**ASSIGNED TASK**
What is needed is an exact copy of the lines from the start of the records below through the line with "G04 Gerber Fmt", without the pictures.

##########

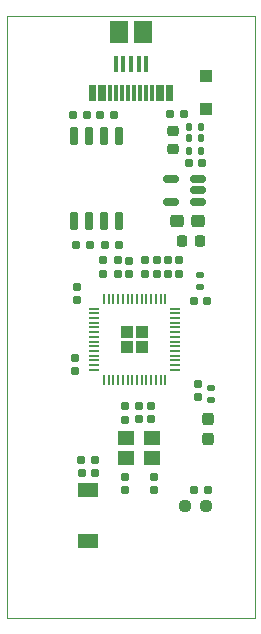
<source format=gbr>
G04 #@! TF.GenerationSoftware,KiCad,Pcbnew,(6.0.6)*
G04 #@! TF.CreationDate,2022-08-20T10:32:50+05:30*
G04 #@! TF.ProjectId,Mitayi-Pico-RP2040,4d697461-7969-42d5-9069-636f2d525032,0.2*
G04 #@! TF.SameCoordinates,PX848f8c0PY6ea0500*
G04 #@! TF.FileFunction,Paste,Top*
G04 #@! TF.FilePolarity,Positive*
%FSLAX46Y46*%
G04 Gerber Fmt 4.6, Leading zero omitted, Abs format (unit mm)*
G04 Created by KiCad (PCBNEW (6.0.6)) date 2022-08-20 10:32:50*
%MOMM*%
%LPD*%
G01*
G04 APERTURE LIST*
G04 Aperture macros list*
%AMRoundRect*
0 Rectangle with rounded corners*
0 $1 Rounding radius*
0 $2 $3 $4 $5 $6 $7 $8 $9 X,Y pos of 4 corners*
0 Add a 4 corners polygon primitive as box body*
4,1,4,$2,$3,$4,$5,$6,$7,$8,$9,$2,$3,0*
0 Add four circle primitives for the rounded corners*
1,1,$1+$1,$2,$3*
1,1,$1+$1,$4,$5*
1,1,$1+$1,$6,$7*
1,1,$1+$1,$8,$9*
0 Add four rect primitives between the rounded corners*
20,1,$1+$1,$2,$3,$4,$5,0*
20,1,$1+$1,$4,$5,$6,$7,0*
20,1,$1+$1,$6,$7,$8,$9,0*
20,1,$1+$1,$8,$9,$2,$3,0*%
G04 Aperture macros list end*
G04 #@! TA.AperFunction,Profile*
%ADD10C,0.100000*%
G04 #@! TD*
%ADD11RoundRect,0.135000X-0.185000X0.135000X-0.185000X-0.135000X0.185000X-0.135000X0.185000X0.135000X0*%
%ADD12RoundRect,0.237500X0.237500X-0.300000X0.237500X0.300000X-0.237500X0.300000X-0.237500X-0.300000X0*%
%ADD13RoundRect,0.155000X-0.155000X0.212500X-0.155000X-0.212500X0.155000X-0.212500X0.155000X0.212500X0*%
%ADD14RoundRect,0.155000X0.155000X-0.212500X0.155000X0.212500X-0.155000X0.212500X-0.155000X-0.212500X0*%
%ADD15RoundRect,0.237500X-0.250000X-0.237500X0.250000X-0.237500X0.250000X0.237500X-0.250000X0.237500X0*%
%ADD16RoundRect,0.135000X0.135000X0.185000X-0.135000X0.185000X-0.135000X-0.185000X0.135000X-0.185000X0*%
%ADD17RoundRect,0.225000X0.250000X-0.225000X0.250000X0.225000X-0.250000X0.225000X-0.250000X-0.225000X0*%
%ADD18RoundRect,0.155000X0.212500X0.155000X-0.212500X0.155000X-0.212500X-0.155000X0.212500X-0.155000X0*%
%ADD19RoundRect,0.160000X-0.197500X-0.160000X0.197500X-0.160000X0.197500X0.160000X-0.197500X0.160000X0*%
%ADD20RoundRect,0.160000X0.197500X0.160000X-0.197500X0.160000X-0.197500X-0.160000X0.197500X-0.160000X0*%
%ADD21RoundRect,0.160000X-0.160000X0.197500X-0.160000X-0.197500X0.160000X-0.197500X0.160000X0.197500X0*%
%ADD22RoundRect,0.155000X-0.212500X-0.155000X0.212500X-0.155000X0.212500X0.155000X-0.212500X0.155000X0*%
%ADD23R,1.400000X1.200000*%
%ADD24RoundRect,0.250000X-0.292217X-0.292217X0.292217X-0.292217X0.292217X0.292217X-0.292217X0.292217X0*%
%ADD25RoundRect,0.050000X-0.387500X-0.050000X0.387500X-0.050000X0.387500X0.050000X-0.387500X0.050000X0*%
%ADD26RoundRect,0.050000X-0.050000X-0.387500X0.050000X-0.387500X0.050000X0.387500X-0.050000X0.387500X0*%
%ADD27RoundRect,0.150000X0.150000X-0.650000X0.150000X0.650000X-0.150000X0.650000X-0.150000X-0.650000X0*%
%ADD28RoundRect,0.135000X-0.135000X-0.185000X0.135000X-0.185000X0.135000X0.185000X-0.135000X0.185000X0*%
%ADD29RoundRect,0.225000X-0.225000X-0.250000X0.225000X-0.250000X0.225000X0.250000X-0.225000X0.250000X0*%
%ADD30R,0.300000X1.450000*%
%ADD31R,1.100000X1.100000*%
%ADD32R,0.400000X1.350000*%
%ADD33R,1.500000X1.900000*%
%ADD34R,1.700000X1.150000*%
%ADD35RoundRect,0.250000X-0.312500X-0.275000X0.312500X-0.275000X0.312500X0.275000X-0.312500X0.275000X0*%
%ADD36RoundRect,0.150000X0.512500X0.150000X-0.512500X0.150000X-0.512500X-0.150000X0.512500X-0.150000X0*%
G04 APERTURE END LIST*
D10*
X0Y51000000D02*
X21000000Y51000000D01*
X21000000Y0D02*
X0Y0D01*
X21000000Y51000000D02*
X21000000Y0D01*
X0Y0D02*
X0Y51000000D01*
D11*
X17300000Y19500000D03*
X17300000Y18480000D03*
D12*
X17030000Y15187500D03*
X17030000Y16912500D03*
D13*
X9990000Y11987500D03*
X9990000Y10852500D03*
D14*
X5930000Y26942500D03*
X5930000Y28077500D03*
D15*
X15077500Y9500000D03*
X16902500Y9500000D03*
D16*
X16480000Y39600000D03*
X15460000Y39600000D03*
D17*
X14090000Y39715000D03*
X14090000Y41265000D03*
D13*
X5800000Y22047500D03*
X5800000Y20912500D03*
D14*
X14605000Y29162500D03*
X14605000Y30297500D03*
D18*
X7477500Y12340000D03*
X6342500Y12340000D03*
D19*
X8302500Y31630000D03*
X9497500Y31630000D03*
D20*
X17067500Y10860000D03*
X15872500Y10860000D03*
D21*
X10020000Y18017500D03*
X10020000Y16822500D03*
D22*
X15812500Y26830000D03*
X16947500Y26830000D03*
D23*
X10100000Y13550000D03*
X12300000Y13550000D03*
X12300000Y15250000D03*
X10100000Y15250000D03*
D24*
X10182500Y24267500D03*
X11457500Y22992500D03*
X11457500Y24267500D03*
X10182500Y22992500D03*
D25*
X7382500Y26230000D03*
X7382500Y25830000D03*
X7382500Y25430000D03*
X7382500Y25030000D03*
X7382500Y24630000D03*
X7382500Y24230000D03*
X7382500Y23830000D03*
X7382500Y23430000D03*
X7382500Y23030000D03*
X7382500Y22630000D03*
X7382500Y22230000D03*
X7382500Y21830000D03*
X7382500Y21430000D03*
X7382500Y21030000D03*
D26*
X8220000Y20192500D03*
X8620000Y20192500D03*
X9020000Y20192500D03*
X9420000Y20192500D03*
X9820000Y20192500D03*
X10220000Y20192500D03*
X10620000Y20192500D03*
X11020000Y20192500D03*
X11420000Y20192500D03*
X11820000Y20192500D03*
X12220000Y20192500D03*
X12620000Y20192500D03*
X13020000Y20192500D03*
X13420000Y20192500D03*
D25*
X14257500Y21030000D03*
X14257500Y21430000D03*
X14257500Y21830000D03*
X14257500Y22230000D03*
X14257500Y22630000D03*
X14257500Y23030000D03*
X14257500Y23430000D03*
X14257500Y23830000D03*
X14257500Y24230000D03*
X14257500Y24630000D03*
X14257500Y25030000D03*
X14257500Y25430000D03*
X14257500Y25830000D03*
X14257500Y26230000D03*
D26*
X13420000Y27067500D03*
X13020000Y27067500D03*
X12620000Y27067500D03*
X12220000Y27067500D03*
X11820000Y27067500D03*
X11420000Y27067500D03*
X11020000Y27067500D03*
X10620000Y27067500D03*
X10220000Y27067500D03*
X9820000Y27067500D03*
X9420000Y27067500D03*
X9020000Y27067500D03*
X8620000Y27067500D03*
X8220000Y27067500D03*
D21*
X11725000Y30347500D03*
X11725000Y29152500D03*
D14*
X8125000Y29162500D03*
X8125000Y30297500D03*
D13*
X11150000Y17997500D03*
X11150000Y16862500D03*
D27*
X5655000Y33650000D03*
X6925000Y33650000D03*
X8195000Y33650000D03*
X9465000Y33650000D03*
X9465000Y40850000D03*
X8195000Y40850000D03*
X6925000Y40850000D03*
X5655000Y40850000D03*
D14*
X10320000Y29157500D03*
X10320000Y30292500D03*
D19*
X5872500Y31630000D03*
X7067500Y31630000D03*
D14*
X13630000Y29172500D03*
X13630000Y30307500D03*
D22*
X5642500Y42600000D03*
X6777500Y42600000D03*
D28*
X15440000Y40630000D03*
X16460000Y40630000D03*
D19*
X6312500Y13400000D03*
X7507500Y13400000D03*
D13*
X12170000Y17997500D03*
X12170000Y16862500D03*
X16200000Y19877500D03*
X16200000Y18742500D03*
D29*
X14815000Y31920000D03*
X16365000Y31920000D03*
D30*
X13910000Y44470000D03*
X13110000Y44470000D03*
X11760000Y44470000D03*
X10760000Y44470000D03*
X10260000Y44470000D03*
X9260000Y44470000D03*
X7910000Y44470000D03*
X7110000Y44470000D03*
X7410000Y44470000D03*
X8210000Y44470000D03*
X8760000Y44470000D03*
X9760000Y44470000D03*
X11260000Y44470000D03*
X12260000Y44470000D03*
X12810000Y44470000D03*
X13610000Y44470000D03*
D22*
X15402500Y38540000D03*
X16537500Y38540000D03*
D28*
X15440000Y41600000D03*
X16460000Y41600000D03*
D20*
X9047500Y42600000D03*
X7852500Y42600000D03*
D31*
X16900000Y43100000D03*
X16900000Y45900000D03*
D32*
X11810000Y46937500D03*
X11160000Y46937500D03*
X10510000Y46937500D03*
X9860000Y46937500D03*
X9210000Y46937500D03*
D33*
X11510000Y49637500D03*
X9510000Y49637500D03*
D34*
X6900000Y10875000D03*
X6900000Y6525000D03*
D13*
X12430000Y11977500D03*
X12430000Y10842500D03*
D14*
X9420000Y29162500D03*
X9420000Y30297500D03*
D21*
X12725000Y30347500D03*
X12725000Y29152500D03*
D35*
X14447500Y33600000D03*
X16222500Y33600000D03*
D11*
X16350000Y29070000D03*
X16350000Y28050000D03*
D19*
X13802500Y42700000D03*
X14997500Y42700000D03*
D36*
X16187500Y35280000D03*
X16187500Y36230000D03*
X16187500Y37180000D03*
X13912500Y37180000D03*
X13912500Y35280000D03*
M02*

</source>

##########

**EXERCISE ANSWER**
<source format=gbr>
G04 #@! TF.GenerationSoftware,KiCad,Pcbnew,(6.0.6)*
G04 #@! TF.CreationDate,2022-08-20T10:32:50+05:30*
G04 #@! TF.ProjectId,Mitayi-Pico-RP2040,4d697461-7969-42d5-9069-636f2d525032,0.2*
G04 #@! TF.SameCoordinates,PX848f8c0PY6ea0500*
G04 #@! TF.FileFunction,Paste,Top*
G04 #@! TF.FilePolarity,Positive*
%FSLAX46Y46*%
G04 Gerber Fmt 4.6, Leading zero omitted, Abs format (unit mm)*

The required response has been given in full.